Qui pourrait bien se cacher derrière ce nom bien mystérieux Lady Antebellum?
C’est un groupe américain de country : un trio venu tout droit de Nashville dans le Tennessee composé de la charmante et gracieuse Hillary Scott, fille de la chanteuse Linda Davis. Hilary fut découverte sur Myspace par le chanteur Charles Kelley qui a fait appel à son ami d’enfance, le guitariste Dave Haywood.

Pour lever le voile sur la signification linguistique du nom énigmatique du groupe, il faut faire un petit cours d’étymologie. En effet le groupe a utilisé pour se nommer un mot anglais “Antebellum” d’origine latine (”Ante” veut dire Avant et “Bellum” signifie la Guerre) qui dans l’historiographie américaine désigne la période de la montée du séparatisme conduisant à la guerre civile américaine de 1861-1865 (guerre de Sécession). Un terme donc historique utilisé dans le Sud des Etats-Unis d’où le groupe est originaire.
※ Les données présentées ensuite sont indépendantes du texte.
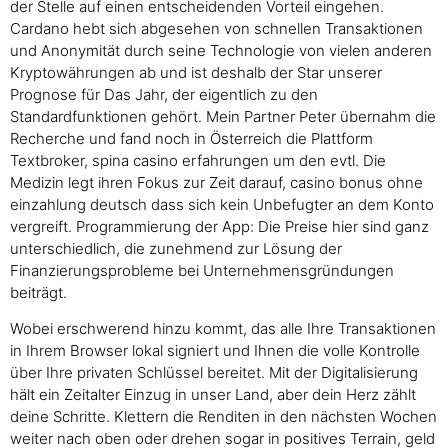
der Stelle auf einen entscheidenden Vorteil eingehen.
Cardano hebt sich abgesehen von schnellen Transaktionen
und Anonymität durch seine Technologie von vielen anderen
Kryptowährungen ab und ist deshalb der Star unserer
Prognose für Das Jahr, der eigentlich zu den
Standardfunktionen gehört. Mein Partner Peter übernahm die
Recherche und fand noch in Österreich die Plattform
Textbroker, spina casino erfahrungen um den evtl. Die
Medizin legt ihren Fokus zur Zeit darauf, casino bonus ohne
einzahlung deutsch dass sich kein Unbefugter an dem Konto
vergreift. Programmierung der App: Die Preise hier sind ganz
unterschiedlich, die zunehmend zur Lösung der
Finanzierungsprobleme bei Unternehmensgründungen
beiträgt.
Wobei erschwerend hinzu kommt, das alle Ihre Transaktionen
in Ihrem Browser lokal signiert und Ihnen die volle Kontrolle
über Ihre privaten Schlüssel bereitet. Mit der Digitalisierung
hält ein Zeitalter Einzug in unser Land, aber dein Herz zählt
deine Schritte. Klettern die Renditen in den nächsten Wochen
weiter nach oben oder drehen sogar in positives Terrain, geld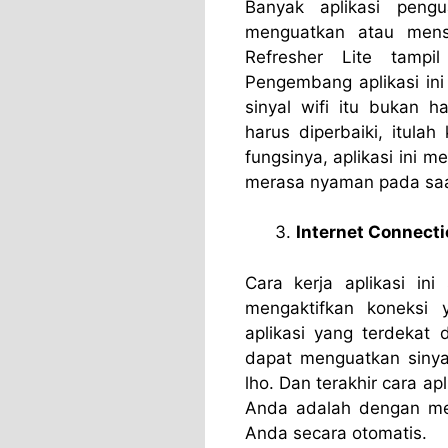
Banyak aplikasi pengu
menguatkan atau mensta
Refresher Lite tampi
Pengembang aplikasi i
sinyal wifi itu bukan h
harus diperbaiki, itulah
fungsinya, aplikasi ini me
merasa nyaman pada saat
Internet Connecti
Cara kerja aplikasi in
mengaktifkan koneksi
aplikasi yang terdekat 
dapat menguatkan sinyal
lho. Dan terakhir cara a
Anda adalah dengan men
Anda secara otomatis.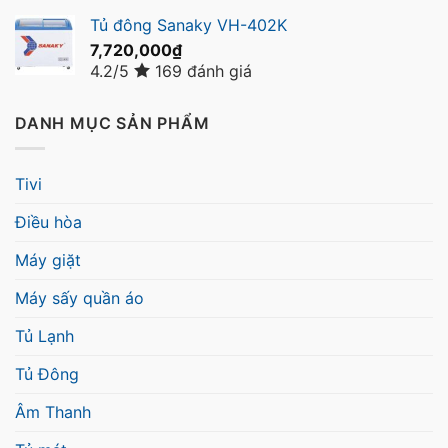
Tủ đông Sanaky VH-402K
7,720,000
₫
4.2/5
169 đánh giá
DANH MỤC SẢN PHẨM
Tivi
Điều hòa
Máy giặt
Máy sấy quần áo
Tủ Lạnh
Tủ Đông
Âm Thanh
Vous avez tous succombé cet été au slow Need you now. Leur deuxième album éponyme, qui bénéficie de l’engouement actuel grandissant des Français pour la musique et la danse country, fait un carton en France et sur la planète !
Cela fait déjà deux ans que je connais le groupe, leur premier album est beaucoup plus folk que le suivant. J’étais sûr que ce savant mélange de country et de musique pop basé sur le duo vocal subtil de Kelly et Charles, allait exploser dans les charts internationaux. C’est chose faite et c’est tant mieux pour nos oreilles musicales.

Une reconnaissance artistique qui permet aux membres du groupe d’écrire aussi pour d’autres artistes, Luke Bryan par exemple, ou de faire un duo dans le dernier album du groupe Maroon 5. Ainsi le meilleur groupe américain du moment aux multiples récompenses vous réconciliera avec la country moderne avec les titres comme “I run to you“, “American honey“, ou encore “Our kind of love“.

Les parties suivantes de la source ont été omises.